La voix est douce, les rythmes dansants, mais les textes frappent comme des éclats de verre sous une boule disco. Avec Hatelove, son nouvel album, Joé Dwèt Filé poursuit sa montée dans le paysage musical francophone en mélangeant afro-caribéen, RnB moderne et émotions universelles. Une recette devenue sa marque de fabrique.
Connu du grand public grâce au succès viral de 4Kampé, l’artiste franco-haïtien ne cache plus son ambition : construire un univers musical capable de faire danser autant que réfléchir. Et visiblement, le public suit. Après avoir fait vibrer les réseaux sociaux, les salles de concert et même certaines stars internationales, Joé Dwèt Filé transforme aujourd’hui l’essai avec un projet plus personnel, plus assumé, presque cinématographique.

Visuel illustratif (créé ou généré par IA)
Un album entre amour et blessures
Le titre Hatelove résume à lui seul l’esprit du disque. Chez Joé Dwèt Filé, l’amour n’est jamais complètement lumineux. Il avance avec ses ombres, ses trahisons, ses regrets et ses élans passionnés. L’artiste décrit lui-même cette dualité comme une coexistence permanente entre la haine et l’amour, deux émotions impossibles à séparer.
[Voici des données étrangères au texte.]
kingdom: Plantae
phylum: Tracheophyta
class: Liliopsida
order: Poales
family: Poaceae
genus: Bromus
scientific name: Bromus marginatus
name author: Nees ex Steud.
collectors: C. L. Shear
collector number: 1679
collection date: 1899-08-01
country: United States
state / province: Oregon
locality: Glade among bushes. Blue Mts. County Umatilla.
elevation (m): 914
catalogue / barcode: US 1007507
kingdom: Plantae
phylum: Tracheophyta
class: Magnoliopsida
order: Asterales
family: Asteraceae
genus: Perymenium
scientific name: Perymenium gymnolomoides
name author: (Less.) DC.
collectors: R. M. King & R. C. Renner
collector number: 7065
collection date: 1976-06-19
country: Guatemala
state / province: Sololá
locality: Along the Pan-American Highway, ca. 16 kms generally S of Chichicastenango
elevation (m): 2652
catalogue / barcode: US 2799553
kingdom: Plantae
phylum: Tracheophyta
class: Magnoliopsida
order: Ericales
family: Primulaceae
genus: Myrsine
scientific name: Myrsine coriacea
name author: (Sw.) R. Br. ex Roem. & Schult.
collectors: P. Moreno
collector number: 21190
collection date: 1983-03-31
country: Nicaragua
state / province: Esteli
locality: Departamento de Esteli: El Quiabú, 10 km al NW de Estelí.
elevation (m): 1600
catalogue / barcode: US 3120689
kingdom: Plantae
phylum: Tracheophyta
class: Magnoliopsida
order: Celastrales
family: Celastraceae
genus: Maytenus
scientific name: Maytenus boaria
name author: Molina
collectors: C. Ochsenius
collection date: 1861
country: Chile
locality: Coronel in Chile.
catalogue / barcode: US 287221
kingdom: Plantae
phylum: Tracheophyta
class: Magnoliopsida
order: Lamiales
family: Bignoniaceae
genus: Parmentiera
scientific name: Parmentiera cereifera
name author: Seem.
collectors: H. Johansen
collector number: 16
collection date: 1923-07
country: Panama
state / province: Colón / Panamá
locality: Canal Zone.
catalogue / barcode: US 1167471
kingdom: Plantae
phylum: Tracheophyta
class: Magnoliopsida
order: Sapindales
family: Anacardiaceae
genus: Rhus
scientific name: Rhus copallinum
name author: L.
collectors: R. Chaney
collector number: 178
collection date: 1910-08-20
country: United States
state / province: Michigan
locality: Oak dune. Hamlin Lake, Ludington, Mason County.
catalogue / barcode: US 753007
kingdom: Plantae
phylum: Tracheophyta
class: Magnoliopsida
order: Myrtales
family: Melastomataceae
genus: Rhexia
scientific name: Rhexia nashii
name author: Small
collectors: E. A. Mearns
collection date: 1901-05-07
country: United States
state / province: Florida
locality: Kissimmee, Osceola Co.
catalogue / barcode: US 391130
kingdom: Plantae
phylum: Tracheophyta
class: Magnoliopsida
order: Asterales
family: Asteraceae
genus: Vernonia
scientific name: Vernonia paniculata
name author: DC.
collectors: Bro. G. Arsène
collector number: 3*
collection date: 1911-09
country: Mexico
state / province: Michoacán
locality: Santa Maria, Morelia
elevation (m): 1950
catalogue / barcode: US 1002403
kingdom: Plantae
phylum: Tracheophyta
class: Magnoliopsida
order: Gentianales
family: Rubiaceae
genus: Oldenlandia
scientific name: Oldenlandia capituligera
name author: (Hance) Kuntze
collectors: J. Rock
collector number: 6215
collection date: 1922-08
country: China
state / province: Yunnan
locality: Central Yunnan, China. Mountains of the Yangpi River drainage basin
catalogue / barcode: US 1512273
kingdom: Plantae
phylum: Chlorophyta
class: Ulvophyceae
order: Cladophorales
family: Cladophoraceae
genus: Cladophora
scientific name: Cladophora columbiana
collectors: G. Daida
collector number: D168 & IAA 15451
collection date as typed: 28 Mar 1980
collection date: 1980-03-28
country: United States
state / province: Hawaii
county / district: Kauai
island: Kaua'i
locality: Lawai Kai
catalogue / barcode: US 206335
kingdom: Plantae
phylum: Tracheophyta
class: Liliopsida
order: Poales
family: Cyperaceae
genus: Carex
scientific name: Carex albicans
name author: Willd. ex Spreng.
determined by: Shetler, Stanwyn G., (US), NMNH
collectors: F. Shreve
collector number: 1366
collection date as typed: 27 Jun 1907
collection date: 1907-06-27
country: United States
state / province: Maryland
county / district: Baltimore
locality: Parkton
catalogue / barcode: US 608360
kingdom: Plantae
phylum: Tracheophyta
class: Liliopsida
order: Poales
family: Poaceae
Ses morceaux parlent de relations compliquées, de pardon, de manque et de reconstruction. Pourtant, malgré la mélancolie de certains textes, la musique garde une énergie solaire. Une contradiction maîtrisée qui donne à l’album sa texture particulière : un cœur brisé qui danse sous des néons tropicaux
Des influences venues de partout
Joé Dwèt Filé ne s’enferme dans aucune case. Son album navigue entre kompa haïtien, afrobeat, RnB contemporain et sonorités antillaises. Cette richesse musicale vient directement de son histoire personnelle. Né dans une famille d’origine haïtienne, l’artiste a grandi entouré de cultures multiples qu’il fusionne aujourd’hui avec naturel.
On retrouve ainsi des morceaux plus urbains, d’autres inspirés de rythmes africains ou caribéens, parfois même des sonorités proches de la rumba. Une mosaïque musicale qui reflète une génération connectée au monde entier.
Une identité artistique plus affirmée
Avec Hatelove, Joé Dwèt Filé semble surtout vouloir montrer qu’il est bien plus qu’un phénomène viral. L’album marque une étape dans sa carrière : celle d’un artiste qui assume pleinement ses influences et construit une identité cohérente.
Certaines collaborations renforcent cette ambition. Des artistes issus du rap, du dancehall ou de la scène internationale viennent enrichir le projet sans jamais lui faire perdre son ADN. Résultat : un album hybride mais fluide, capable de séduire les amateurs de musiques urbaines comme les passionnés de sonorités afro-caribéennes.
Un rendez-vous attendu sur scène
L’artiste prépare désormais la suite : la scène. Son prochain grand concert à Paris La Défense Arena est déjà annoncé comme l’un des moments majeurs de sa carrière. Joé Dwèt Filé promet un spectacle chargé d’émotions, de danse et de communion avec le public.
Et c’est peut-être là que réside le secret de son succès : transformer les blessures personnelles en hymnes collectifs. Chez lui, les émotions deviennent des refrains, et les refrains deviennent des souvenirs partagés. Comme une pluie chaude sur un dancefloor à minuit.